(Excerpts from a dataset)
§

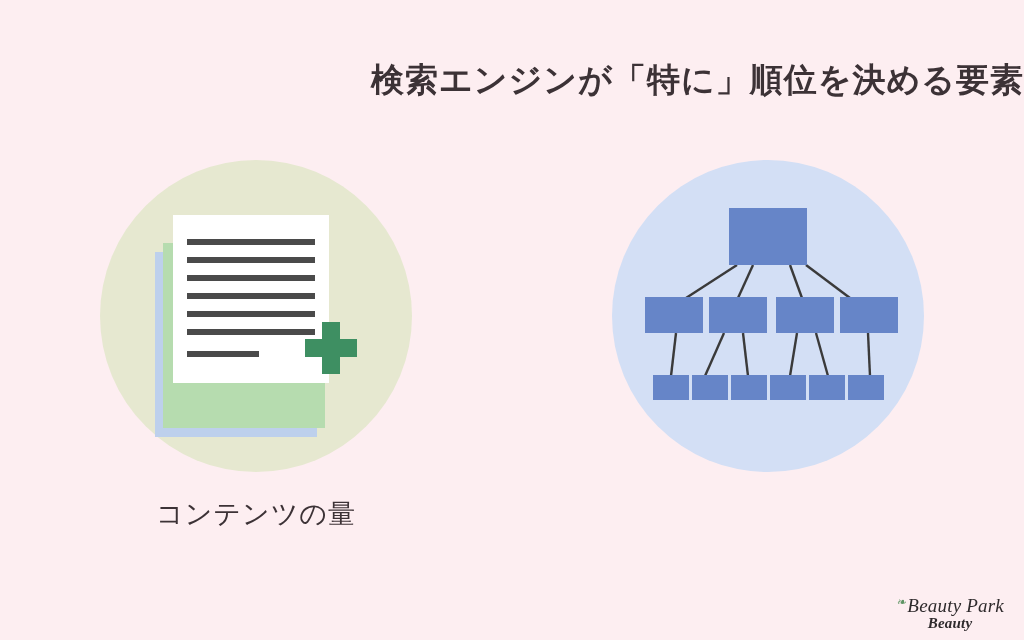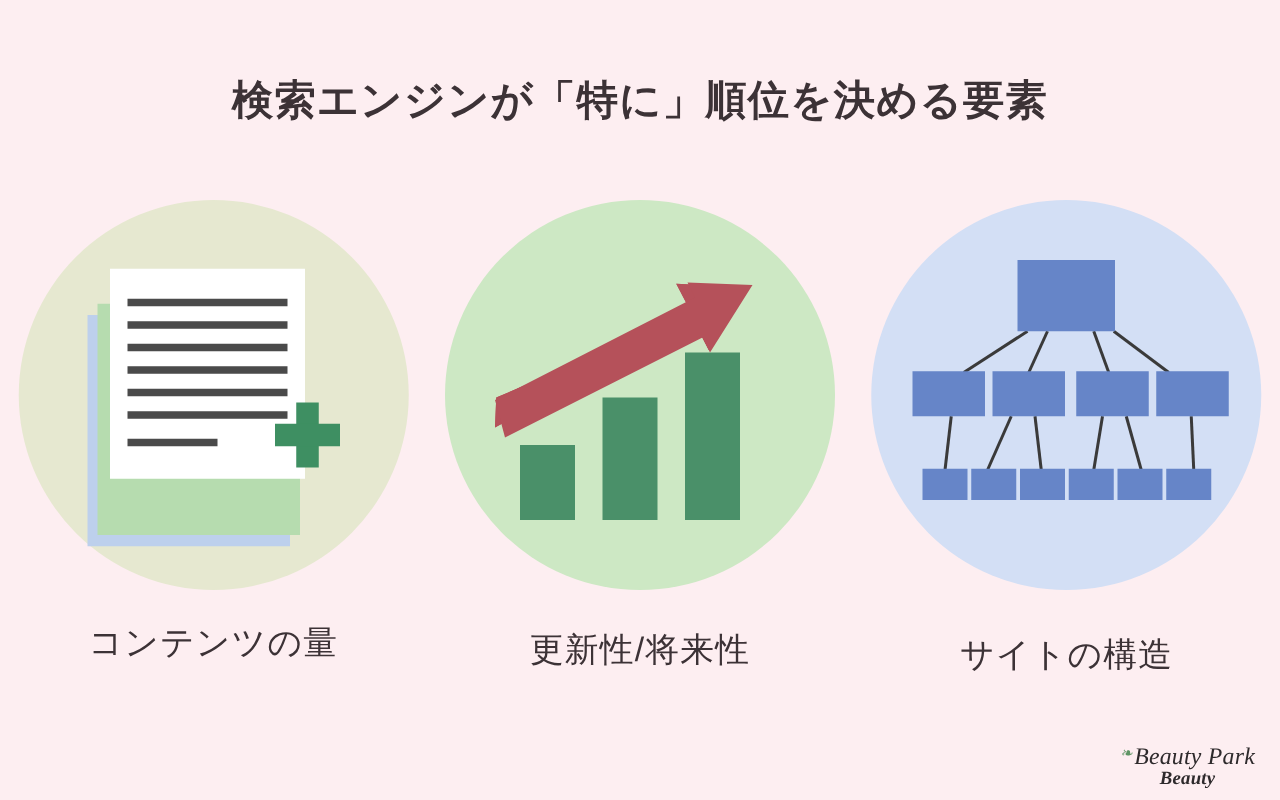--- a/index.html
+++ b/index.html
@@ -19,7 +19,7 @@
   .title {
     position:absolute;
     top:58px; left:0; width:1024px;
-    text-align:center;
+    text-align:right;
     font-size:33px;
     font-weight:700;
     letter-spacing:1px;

§

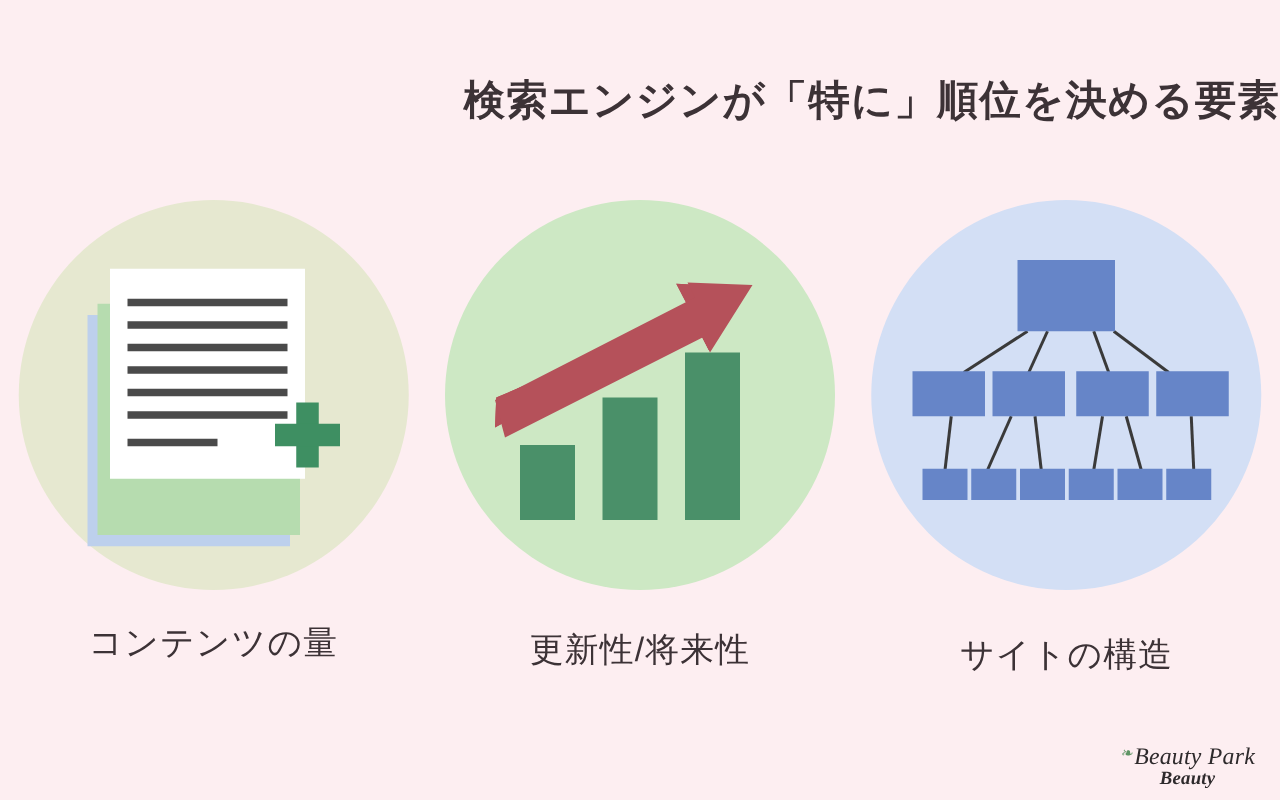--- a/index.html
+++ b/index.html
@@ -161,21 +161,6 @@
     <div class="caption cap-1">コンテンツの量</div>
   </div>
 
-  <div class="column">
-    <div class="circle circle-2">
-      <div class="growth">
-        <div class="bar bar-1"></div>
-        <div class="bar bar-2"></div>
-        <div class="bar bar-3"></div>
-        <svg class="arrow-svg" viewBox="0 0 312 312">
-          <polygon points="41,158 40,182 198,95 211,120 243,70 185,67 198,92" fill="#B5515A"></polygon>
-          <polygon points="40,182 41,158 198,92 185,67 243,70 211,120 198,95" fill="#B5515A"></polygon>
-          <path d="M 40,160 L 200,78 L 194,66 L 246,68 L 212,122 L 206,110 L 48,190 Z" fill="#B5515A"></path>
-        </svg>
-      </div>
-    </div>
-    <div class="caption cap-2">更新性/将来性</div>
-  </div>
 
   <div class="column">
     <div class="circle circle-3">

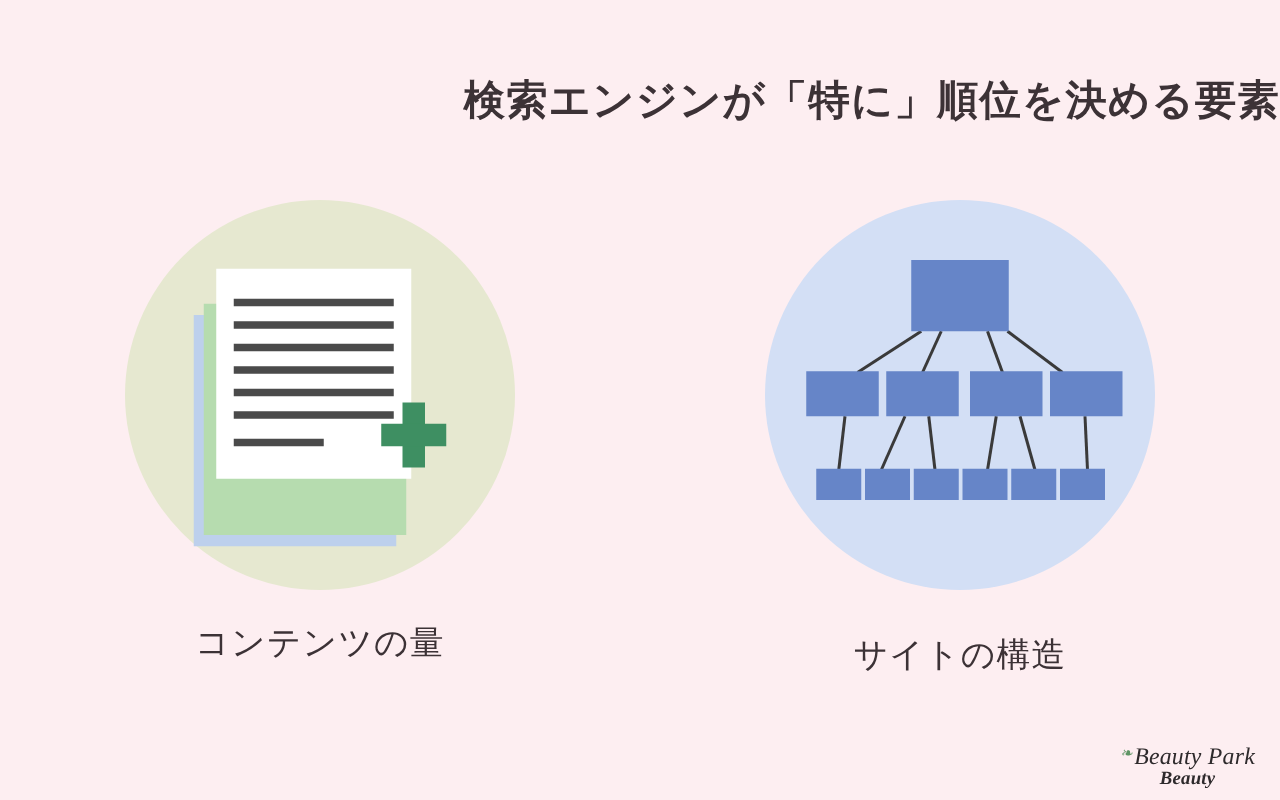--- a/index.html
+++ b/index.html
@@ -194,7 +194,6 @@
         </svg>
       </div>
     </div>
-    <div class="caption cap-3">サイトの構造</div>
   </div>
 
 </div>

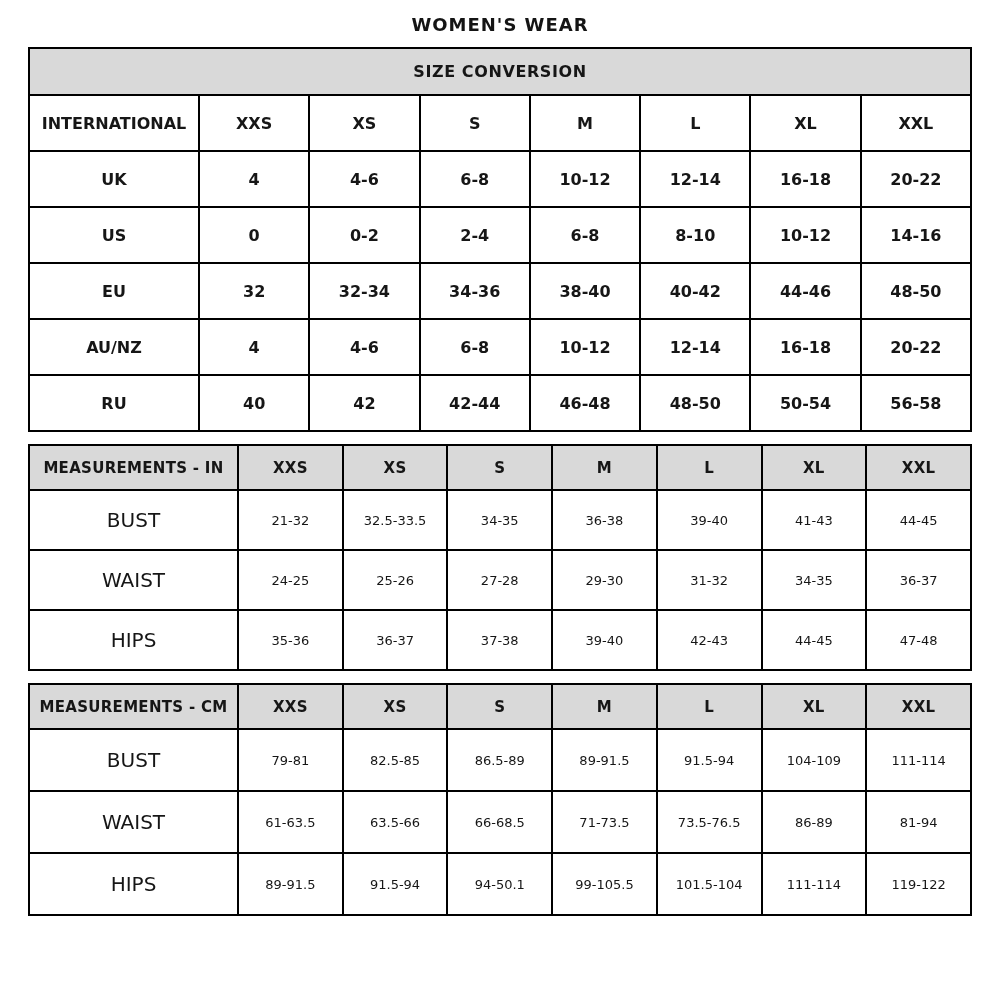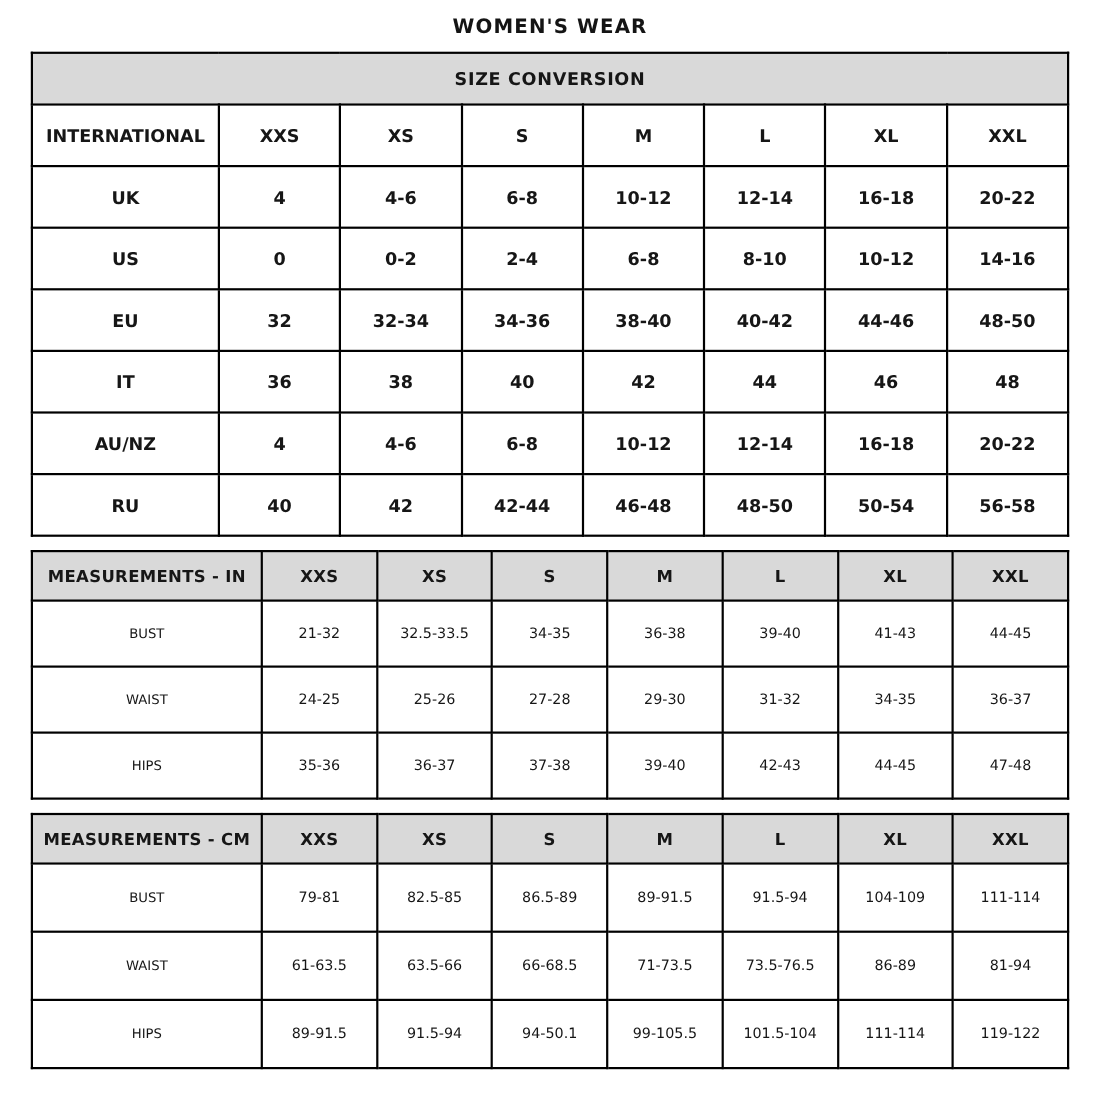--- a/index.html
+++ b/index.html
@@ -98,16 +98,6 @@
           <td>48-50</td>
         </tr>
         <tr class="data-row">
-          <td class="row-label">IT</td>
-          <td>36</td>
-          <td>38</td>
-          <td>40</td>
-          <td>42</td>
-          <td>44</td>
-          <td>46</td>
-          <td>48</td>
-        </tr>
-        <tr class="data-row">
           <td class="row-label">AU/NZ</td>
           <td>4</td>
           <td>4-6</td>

§

_Written task_
Report each line in the preceding entries that holds the string "polygon".

_Result_
-          <polygon points="41,158 40,182 198,95 211,120 243,70 185,67 198,92" fill="#B5515A"></polygon>
-          <polygon points="40,182 41,158 198,92 185,67 243,70 211,120 198,95" fill="#B5515A"></polygon>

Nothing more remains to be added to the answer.